[PASSAGE SHOWN]:
○ ○ ○

By Richard C. Hoagland and Erol O. Torun


Following these discoveries, the authors (this paper) began the current systematic inquiry into whether there was indeed a "message" at Cydonia: encoded geometrically in terms of specific placement of specific objects, by means of redundant mathematical ratios derived by dividing the observed angular relationships into one another. Over the last century or so, several prominent proposals have been made for encoding "CETI" messages by means of mathematical constants (Cocconi and Morrison, 1959; Sagan, 1973; Rubtsov and Ursal, 1984), and even physical geometric relationships on planetary surfaces (Gauss, et al., -- see Crowe, 1986).

In particular, the authors were attempting to determine if e/pi = 0.865 [as opposed to the more fundamental ratio (sqrt 3)/2 = 0.866] was the ratio specifically intended at Cydonia. Others (notably Davies) had already raised key questions regarding this potential ambiguity.

Other constants demonstrated at Cydonia by Hoagland and Torun being "sqrt 2," "3" and "sqrt 3" (1988), this confusion regarding which constant was "really" represented by the observed, redundant angle ratios, trig functions, and radian measure was considered an important question to resolve. Since "3" and "sqrt 3" are numbers essential to calculating "areas" and "volumes," Torun decided to explore their geometric implications first, following on Gauss (op cit).

He began by investigating geometrical relationships among several fundamental "Platonic solids": the tetrahedron, cube, octahedron, icosohedron, and dodecahedron. In pursuing these explorations, Torun examined the mathematical properties of "circumscribed polyhedra" -- the Platonic solids embedded in a sphere.

Almost immediately, he discovered something quite astonishing (to a non-specialist): the surface area of a tetrahedron (the "lowest order," simplest Platonic form), inscribed inside a "higher-order" form -- a sphere-- results in a surface ratio (sphere/tetrahedron) almost precisely equivalent to "e", the base of natural logarithms:

e = 2.718282

surface of sphere
----------------------------------------------------   = 2.720699
surface of circumscribed tetrahedron

Difference = 0.002417


The derivation of the above is as follows: (expressions are written in FORTRAN notation)

Let A(t) = surface area of tetrahedron
A(s) = surface area of circumscribing sphere
R = radius of circumscribing sphere

For a regular tetrahedron of edge a:

A(t) = a**2 * sqrt(3) and R = a * sqrt(6)/4

For the circumscribing sphere:

A(s) = 4*pi*R**2 = 4*pi * (a*sqrt(6)/4)**2 = (3/2)*pi*a**2

Area of sphere/area of circumscribed tetrahedron

A(s)/A(t) = (3/2)*pi*a**2/(a**2 * sqrt(3)) = 3*pi/(2*sqrt (3))

○ ○ ○

(Saved entries)
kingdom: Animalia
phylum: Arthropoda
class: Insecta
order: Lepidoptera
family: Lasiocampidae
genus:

○ ○ ○

[SHORT PROBLEM A]: Retype the stretch of the Cydonia passage from "For a regular" through "sqrt(3)) = 3*pi/(2*sqrt (3))".
[SHORT PROBLEM B]: According to the Cydonia passage, why did Torun examine the geometric implications of "3" and "sqrt 3" first? Answer in one to three sentences.
[SHORT PROBLEM C]: Summarize the Cydonia passage in two sentences.

[TASK ANSWER A]:
For a regular tetrahedron of edge a:

A(t) = a**2 * sqrt(3) and R = a * sqrt(6)/4

For the circumscribing sphere:

A(s) = 4*pi*R**2 = 4*pi * (a*sqrt(6)/4)**2 = (3/2)*pi*a**2

Area of sphere/area of circumscribed tetrahedron

A(s)/A(t) = (3/2)*pi*a**2/(a**2 * sqrt(3)) = 3*pi/(2*sqrt (3))

[TASK ANSWER B]: Torun took up "3" and "sqrt 3" first because they are numbers essential to calculating areas and volumes. In doing so, he was following on Gauss.

[TASK ANSWER C]: The authors set out to test whether Cydonia holds a geometrically encoded message, especially whether e/pi or (sqrt 3)/2 is the ratio intended there, and Torun began by studying Platonic solids embedded in a sphere. He found that the surface area of a sphere divided by that of the regular tetrahedron inside it is 2.720699, almost exactly e, and the passage derives this ratio as 3*pi/(2*sqrt(3)).